Background and Aim: Breast cancer is one of the most common and aggressive malignancies in women. Timely diagnosis of breast cancer plays an important role in preventing the progression of this disease, timely treatment measures, and aftermath reducing the mortality rate of these patients. Machine learning has the potential ability to diagnose diseases quickly and cost-effectively. This study aims to design a CDSS based on the rules extracted from the decision tree algorithm with the best performance to diagnose breast cancer in a timely and effective manner.
Materials and Methods: The data of 597 suspected people with breast cancer (255 patients and 342 healthy people) were retrospectively extracted from the electronic database of Ayatollah Taleghani Hospital in Abadan city with 24 characteristics, mainly pertained to lifestyle and medical histories. After selecting the most important variables by using the Chi-square Pearson and one-way analysis of variance (P<0.05), the performance of selected data mining algorithms including RF, J-48, DS, RT and XG -Boost was evaluated for breast cancer diagnosis in Weka 3.4 software. Finally, the breast cancer diagnostic system was designed based on the best model and through C# programming language and Dot Net Framework V3.5.4.

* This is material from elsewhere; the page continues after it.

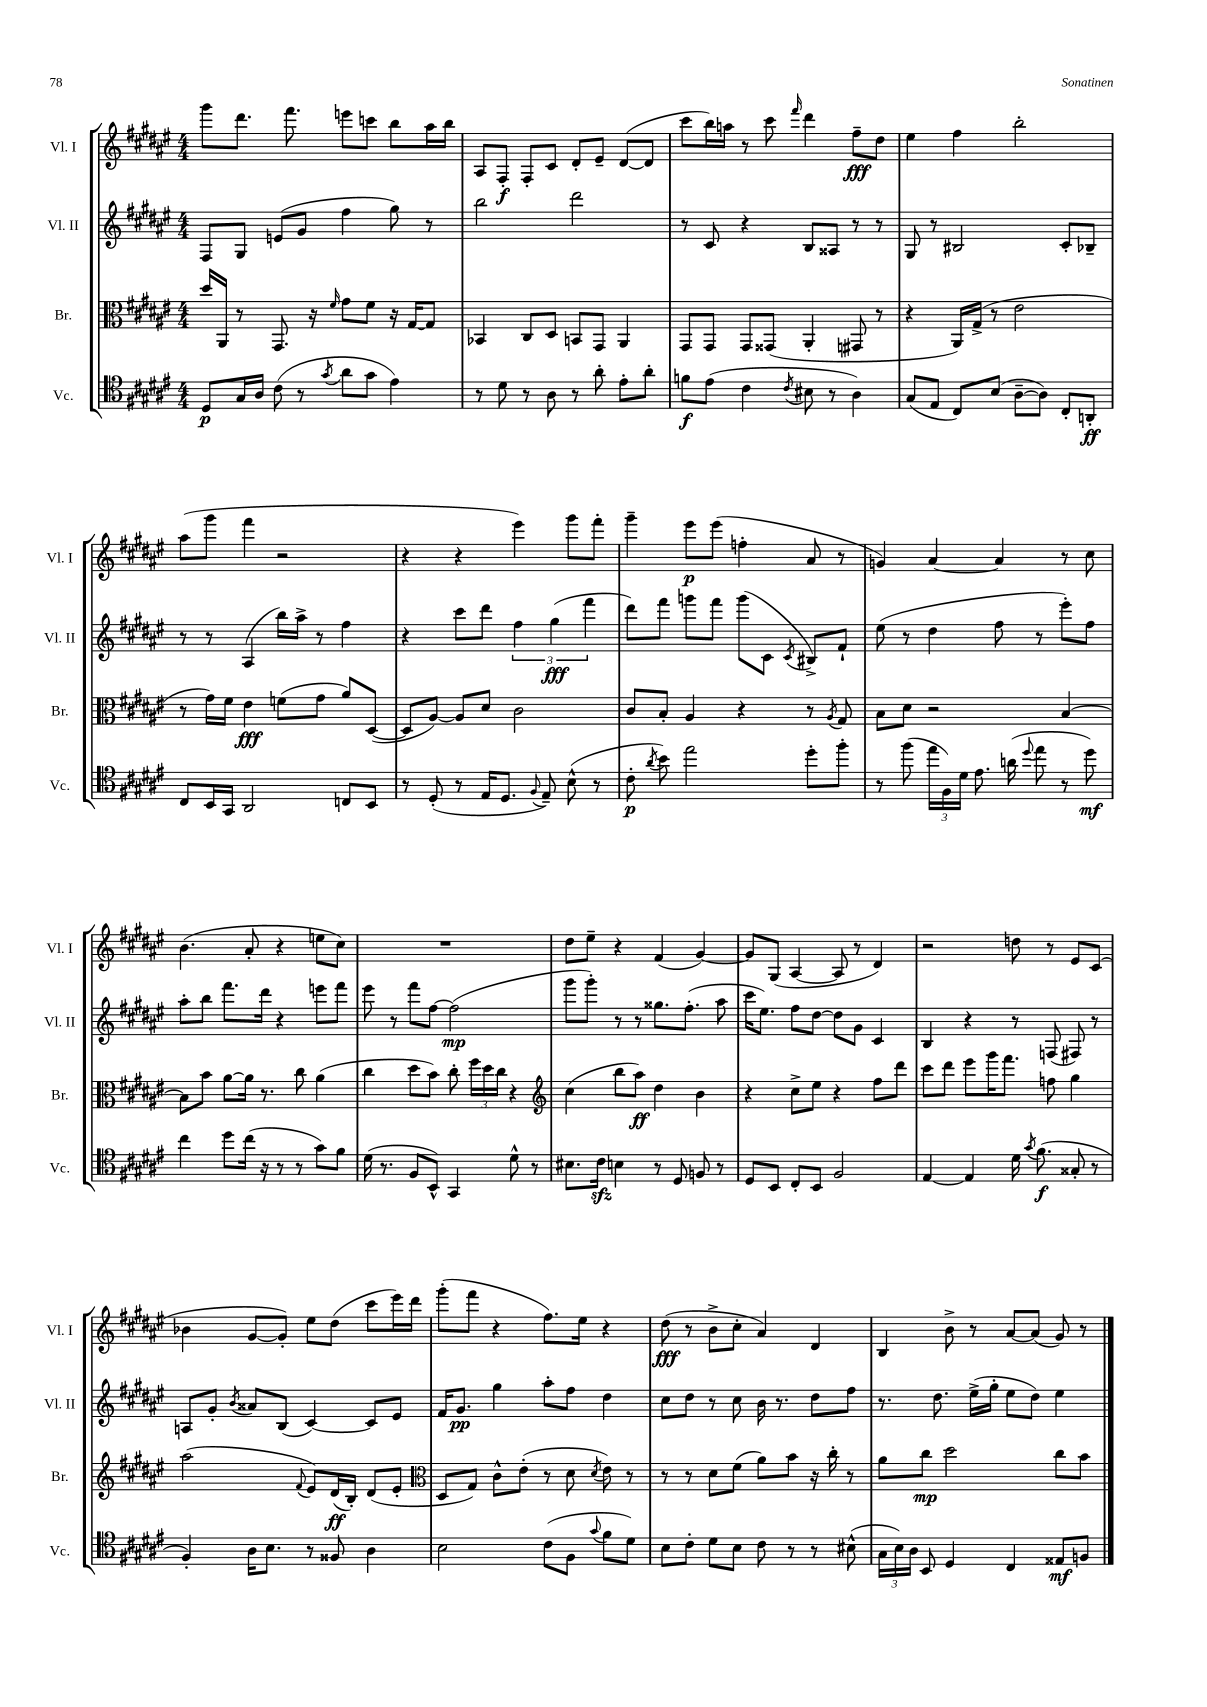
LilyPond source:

Results: Fourteen variables including personal history of breast cancer, breast sampling, and chest X-ray, high blood pressure, increased LDL blood cholesterol, presence of mass in upper inner quadrant of the breast, hormone therapy with estrogen, hormone therapy with Estrogen-progesterone, family history of breast cancer, age, history of other cancers, waist-to-hip ratio and fruit and vegetable consumption showed a significant relationship with the output class at the P<0.05. Based on the results of the performance evaluation of selected algorithms, the RF model with sensitivity, specificity, accuracy, and F- measure equal to 0.97, 0.99, 0.98, 0.974, respectively, AUC=0.936 had higher performance than other selected algorithms and was suggested as the best model for breast cancer diagnosis.
Conclusion: It seems that using modifiable variables such as lifestyle and reproductive-hormonal characteristics as input to the RF algorithm to design the CDSS, can detect breast cancer cases with optimal accuracy. In addition, the proposed system can be effectively adapted in real clinical environments for quick and effective disease diagnosis.